We have all experienced this, I am sure, that He keeps our feet in a straight path when it might be so easy to turn aside and wander. As we look back over our lives, we say, 'However did we get through? How was it that we kept going?' We can remember times when it would have been so easy to slip away. We can only say, 'Well, God kept our feet in the pathway for His glory because He had something for us to do and He wanted some response from or hearts'. We praise God in the uncertain days that lie ahead, days that we do not know, days of darkness perhaps, days of difficulty, we can have this confidence, He will keep the feet of His saints.

There is one verse that is often a particular joy to my spirit, and this is in 2 Timothy 4. Paul, the servant of the Lord, was in prison and facing great difficulty, it was not a pleasant experience for him, but he uttered the words so triumphantly to Timothy when he said, "The Lord shall deliver me from every evil work, and will preserve me unto his heavenly kingdom" (2 Tim.4:18). There was a man with the faith in his soul that God would keep his feet; and we need to remember this, in days of great opposition and difficulty, we have a God who keeps us. The Lord Jesus said to His Father in John 17, 'None of them is lost, I have guarded them, I have kept them'. Oh, how wonderful it is today that the Lord keeps us and as we just quietly give our lives into His keeping, how able He is to do it and to lead us along step by step for His pleasure and glory. Hannah knew this, she had experienced this, she knew the joy of victory through prayer and she was able to respond to the God who had done it all.
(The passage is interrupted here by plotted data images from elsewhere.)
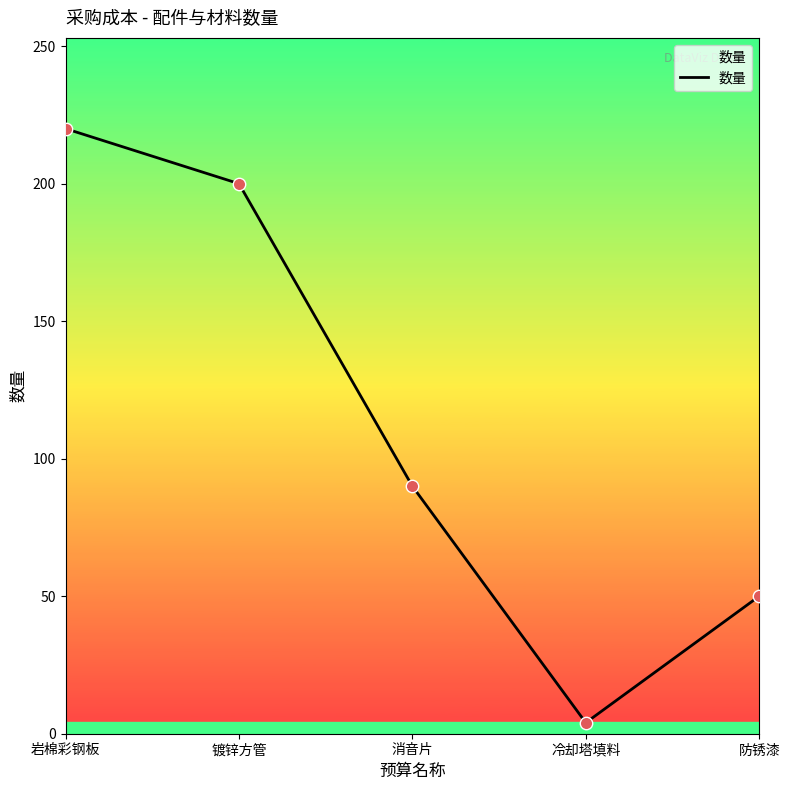

Approximately how many times larger is the value at 消音片 compared to 冷却塔填料?

22.5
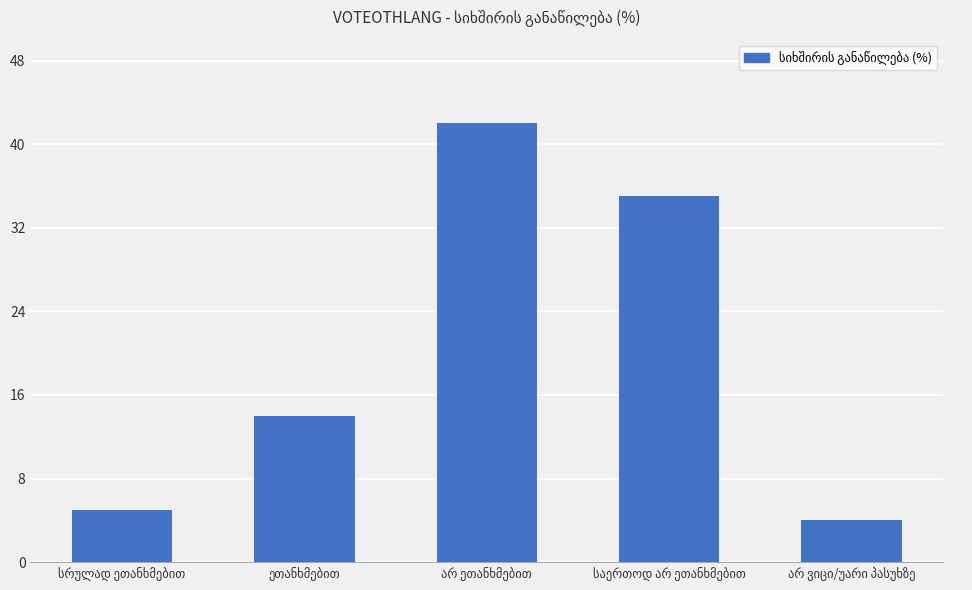

What is the greatest value displayed?

42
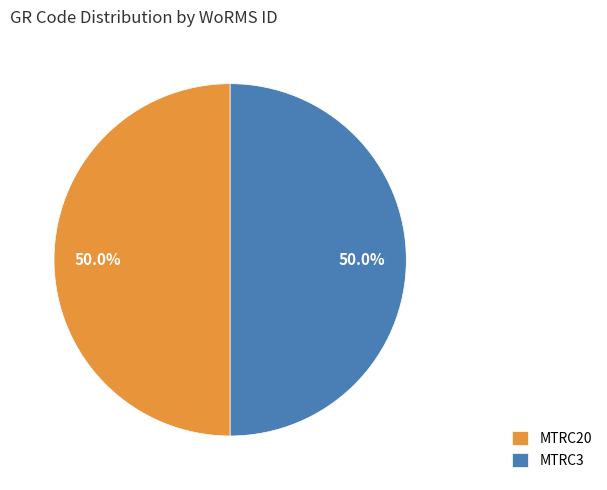

What is the total percentage of MTRC20 and MTRC3?

100.0%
Verse 10 could only be said through divine inspiration. At that time there was no king in Israel, there was no suggestion of a king, and yet here was Hannah speaking about a king, speaking about the Lord's anointed. Again I say, this could only be through divine inspiration; and though it was fulfilled partially in David, the son of Jesse, it will be finally and completely fulfilled in Jesus, the Son of God, God's king, God's anointed, when every adversary will be overthrown and destroyed, and a permanent change for the better will be brought in for a thousand years when God's king will reign, and all the adversaries will be put down for ever. Hannah was a living example of this, she had overcome, her adversaries had been defeated and she was in the joy of victory.

So it will be with the Lord's anointed, He will overcome, He will bring in different conditions and He will create praise and worship to God for that wonderful period when He shall be supreme.

The Results of Hannah's Prayer

"And Elkanah went to Ramah to his house. And the child did minister unto the Lord before Eli the priest."   (1 Sam. 2:11)

We live in days when so often a great deal of segregation goes on, the young Christians want to be with themselves, they do not want to have the older saints with them. Here we find a young boy and he was with an old man and in the old man's company he was going to learn something, as we learn from a later chapter, something that he could not discern Himself, he was not of sufficient age or maturity to discern the Lord's voice when He spoke to him, but He learnt it through Eli the priest, the young and the old, they walked together.

I would say to the young brethren, keep in the company of those who know more than yourselves, by that you will learn. This is the way we have all learned, to be in the company of older brothers, mature brothers and from them we learned by their knowledge, by their experience, and we made progress. All through the Scriptures this is the true principle, the true pattern, and would to God it were followed more today, so that the young and the old move together for the pleasure of God.

What a delightful scene it is to see this young boy handed over to the Lord and in the presence of this aged servant, learning what is pleasing to the Lord. So Hannah's prayer bore wonderful fruit, and is an encouragement to each one of us to continue earnestly in prayer and to make sure that our prayers are God-centred, Christ-centred, and of course, to mention our own problems and difficulties too. The Lord delights to hear them and He delights to answer them. May we be encouraged for His name's sake.